Records from a dataset
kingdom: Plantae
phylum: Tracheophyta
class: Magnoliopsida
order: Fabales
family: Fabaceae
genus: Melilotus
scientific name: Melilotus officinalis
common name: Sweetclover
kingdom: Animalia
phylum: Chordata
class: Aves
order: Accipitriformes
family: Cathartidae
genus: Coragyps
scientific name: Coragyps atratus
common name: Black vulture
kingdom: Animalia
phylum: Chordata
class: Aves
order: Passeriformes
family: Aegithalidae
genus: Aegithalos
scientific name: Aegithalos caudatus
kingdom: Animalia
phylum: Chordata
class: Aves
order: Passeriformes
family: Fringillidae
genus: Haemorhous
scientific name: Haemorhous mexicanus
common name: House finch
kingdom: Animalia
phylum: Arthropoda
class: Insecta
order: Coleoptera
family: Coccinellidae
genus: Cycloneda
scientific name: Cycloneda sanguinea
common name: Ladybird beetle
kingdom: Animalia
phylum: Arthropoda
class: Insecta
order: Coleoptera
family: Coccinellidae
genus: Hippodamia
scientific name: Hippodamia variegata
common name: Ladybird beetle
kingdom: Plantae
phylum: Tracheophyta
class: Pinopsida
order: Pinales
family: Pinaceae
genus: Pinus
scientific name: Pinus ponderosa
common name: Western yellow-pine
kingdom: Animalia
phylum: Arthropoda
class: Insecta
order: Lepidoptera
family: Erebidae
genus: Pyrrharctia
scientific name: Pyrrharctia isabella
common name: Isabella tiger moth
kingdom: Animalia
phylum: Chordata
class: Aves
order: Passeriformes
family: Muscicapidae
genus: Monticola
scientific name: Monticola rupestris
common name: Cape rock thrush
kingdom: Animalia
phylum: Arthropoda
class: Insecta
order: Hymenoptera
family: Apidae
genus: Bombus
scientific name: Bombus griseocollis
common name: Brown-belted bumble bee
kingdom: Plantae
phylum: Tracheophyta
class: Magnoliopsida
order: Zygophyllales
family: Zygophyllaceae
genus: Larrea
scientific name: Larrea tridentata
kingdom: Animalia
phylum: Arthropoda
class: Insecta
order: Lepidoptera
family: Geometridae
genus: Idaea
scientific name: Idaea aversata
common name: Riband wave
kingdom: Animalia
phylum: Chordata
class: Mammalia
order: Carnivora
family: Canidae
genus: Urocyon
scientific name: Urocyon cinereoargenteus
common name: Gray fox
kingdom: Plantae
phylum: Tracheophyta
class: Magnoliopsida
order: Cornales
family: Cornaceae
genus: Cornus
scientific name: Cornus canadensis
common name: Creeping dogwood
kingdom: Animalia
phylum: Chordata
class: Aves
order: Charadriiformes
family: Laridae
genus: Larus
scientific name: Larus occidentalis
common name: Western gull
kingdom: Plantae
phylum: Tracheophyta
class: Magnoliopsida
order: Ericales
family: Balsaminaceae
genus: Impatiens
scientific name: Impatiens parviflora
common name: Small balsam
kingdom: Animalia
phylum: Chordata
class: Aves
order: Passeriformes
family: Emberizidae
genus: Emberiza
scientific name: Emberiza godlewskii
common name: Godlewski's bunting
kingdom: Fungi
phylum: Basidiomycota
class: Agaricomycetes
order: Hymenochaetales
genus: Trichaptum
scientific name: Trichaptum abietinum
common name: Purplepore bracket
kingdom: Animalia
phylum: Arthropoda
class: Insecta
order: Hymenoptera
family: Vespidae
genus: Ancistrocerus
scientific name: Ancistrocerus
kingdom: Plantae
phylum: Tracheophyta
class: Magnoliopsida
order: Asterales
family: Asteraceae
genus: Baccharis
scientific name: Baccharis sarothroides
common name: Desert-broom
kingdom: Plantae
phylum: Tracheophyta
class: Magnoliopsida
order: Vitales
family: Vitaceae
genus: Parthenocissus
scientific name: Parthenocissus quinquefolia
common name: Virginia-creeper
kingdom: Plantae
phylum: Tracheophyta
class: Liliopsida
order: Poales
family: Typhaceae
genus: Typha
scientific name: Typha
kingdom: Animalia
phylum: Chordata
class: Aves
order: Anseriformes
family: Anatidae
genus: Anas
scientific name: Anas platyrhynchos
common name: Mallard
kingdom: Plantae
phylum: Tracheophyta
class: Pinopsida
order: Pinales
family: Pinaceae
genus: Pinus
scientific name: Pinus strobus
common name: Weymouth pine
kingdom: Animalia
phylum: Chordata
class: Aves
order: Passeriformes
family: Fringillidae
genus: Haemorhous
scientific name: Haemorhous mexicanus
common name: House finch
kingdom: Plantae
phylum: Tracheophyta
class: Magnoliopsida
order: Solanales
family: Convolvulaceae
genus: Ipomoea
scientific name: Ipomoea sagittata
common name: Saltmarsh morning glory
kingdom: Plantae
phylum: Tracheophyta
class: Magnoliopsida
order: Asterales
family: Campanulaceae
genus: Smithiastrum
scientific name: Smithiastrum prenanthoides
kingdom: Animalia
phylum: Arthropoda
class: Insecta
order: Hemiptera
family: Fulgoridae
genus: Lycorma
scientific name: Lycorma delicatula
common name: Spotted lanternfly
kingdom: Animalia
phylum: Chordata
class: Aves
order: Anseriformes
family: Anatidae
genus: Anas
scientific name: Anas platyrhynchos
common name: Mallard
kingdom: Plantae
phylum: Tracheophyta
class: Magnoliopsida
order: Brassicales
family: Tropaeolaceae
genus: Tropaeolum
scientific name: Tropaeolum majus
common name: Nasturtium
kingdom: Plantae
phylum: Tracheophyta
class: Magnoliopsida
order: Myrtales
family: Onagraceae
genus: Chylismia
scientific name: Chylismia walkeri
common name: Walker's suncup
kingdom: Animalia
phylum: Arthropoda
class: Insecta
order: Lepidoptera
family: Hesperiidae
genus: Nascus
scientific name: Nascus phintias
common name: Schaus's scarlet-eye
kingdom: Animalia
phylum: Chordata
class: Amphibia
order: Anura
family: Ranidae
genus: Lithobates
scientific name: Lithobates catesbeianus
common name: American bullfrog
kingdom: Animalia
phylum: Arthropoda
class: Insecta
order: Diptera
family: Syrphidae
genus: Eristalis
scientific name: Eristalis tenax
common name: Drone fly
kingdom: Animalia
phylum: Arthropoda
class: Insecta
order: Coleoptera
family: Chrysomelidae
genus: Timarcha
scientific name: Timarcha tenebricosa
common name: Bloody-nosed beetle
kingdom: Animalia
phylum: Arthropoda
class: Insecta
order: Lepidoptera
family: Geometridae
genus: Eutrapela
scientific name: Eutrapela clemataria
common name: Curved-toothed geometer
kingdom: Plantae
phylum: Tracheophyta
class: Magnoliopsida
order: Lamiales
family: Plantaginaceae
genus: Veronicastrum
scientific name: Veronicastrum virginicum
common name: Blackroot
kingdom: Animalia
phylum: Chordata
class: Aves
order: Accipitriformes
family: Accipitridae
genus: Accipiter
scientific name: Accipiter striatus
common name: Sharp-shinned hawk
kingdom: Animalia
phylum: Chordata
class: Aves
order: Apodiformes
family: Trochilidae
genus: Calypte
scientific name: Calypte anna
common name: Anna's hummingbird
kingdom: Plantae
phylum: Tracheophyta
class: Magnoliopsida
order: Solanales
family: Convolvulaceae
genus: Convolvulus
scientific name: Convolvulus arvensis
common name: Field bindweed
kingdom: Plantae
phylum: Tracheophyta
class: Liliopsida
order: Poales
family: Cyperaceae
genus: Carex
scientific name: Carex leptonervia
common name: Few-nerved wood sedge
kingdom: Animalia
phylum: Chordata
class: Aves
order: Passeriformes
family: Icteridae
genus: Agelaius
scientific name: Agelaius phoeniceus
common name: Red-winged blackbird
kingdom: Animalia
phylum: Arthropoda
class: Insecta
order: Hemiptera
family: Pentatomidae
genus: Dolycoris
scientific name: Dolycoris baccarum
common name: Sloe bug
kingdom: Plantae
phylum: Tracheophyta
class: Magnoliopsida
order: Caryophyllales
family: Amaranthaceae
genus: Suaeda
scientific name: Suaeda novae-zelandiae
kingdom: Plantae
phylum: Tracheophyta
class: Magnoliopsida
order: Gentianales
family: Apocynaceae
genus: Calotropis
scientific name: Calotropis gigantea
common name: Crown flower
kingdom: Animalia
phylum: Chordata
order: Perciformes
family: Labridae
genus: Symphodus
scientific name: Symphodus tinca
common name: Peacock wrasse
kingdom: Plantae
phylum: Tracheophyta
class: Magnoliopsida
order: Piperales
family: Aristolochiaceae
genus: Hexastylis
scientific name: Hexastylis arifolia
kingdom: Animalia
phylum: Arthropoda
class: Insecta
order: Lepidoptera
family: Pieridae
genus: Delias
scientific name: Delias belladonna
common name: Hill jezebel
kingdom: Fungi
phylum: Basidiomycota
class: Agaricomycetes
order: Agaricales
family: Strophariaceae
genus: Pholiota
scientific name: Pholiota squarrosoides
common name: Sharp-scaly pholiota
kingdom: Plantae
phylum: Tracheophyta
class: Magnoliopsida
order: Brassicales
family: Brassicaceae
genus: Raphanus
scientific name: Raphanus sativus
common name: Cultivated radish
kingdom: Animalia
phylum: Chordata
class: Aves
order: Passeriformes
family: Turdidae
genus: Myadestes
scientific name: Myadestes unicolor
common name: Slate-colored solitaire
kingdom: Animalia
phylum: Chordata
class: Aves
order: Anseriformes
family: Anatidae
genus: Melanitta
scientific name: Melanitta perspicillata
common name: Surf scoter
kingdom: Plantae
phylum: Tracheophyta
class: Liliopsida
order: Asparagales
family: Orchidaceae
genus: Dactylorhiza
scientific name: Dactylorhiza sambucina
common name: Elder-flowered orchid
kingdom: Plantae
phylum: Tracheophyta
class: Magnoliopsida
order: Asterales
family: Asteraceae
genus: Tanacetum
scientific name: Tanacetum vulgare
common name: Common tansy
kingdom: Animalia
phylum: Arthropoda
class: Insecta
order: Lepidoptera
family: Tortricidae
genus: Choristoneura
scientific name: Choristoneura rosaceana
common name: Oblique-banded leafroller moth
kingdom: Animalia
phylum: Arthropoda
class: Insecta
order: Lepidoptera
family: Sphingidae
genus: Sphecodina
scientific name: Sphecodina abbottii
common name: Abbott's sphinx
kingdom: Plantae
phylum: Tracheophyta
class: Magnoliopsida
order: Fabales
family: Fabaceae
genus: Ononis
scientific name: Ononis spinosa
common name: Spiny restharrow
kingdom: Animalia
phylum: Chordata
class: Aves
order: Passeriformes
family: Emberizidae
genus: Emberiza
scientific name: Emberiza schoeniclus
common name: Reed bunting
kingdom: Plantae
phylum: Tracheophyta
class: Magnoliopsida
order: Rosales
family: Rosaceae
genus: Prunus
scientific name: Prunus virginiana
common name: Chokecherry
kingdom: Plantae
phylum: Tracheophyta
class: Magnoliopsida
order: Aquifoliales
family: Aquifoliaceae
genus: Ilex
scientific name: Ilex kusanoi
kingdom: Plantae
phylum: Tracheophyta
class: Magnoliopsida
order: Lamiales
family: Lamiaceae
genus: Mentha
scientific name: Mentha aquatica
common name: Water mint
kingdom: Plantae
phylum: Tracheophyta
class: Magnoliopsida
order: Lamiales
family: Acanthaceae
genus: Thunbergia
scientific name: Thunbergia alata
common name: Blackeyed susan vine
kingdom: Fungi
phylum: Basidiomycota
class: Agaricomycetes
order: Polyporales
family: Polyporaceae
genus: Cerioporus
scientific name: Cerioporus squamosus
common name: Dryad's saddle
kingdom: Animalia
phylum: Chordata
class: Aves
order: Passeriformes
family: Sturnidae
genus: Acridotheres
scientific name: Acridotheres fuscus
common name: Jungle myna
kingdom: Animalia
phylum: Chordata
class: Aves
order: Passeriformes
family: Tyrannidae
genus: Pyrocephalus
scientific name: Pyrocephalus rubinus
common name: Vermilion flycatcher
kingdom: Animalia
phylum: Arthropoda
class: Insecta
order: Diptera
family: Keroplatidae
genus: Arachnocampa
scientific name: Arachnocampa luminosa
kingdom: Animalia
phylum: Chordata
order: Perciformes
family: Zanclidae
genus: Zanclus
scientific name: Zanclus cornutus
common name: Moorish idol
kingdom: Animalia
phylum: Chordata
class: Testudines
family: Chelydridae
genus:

» Aim of the exercise: Print the lines from the line with "scientific name: Eutrapela clemataria" up to and including the line with "genus: Dolycoris", with no changes.

» Exercise answer:
scientific name: Eutrapela clemataria
common name: Curved-toothed geometer
kingdom: Plantae
phylum: Tracheophyta
class: Magnoliopsida
order: Lamiales
family: Plantaginaceae
genus: Veronicastrum
scientific name: Veronicastrum virginicum
common name: Blackroot
kingdom: Animalia
phylum: Chordata
class: Aves
order: Accipitriformes
family: Accipitridae
genus: Accipiter
scientific name: Accipiter striatus
common name: Sharp-shinned hawk
kingdom: Animalia
phylum: Chordata
class: Aves
order: Apodiformes
family: Trochilidae
genus: Calypte
scientific name: Calypte anna
common name: Anna's hummingbird
kingdom: Plantae
phylum: Tracheophyta
class: Magnoliopsida
order: Solanales
family: Convolvulaceae
genus: Convolvulus
scientific name: Convolvulus arvensis
common name: Field bindweed
kingdom: Plantae
phylum: Tracheophyta
class: Liliopsida
order: Poales
family: Cyperaceae
genus: Carex
scientific name: Carex leptonervia
common name: Few-nerved wood sedge
kingdom: Animalia
phylum: Chordata
class: Aves
order: Passeriformes
family: Icteridae
genus: Agelaius
scientific name: Agelaius phoeniceus
common name: Red-winged blackbird
kingdom: Animalia
phylum: Arthropoda
class: Insecta
order: Hemiptera
family: Pentatomidae
genus: Dolycoris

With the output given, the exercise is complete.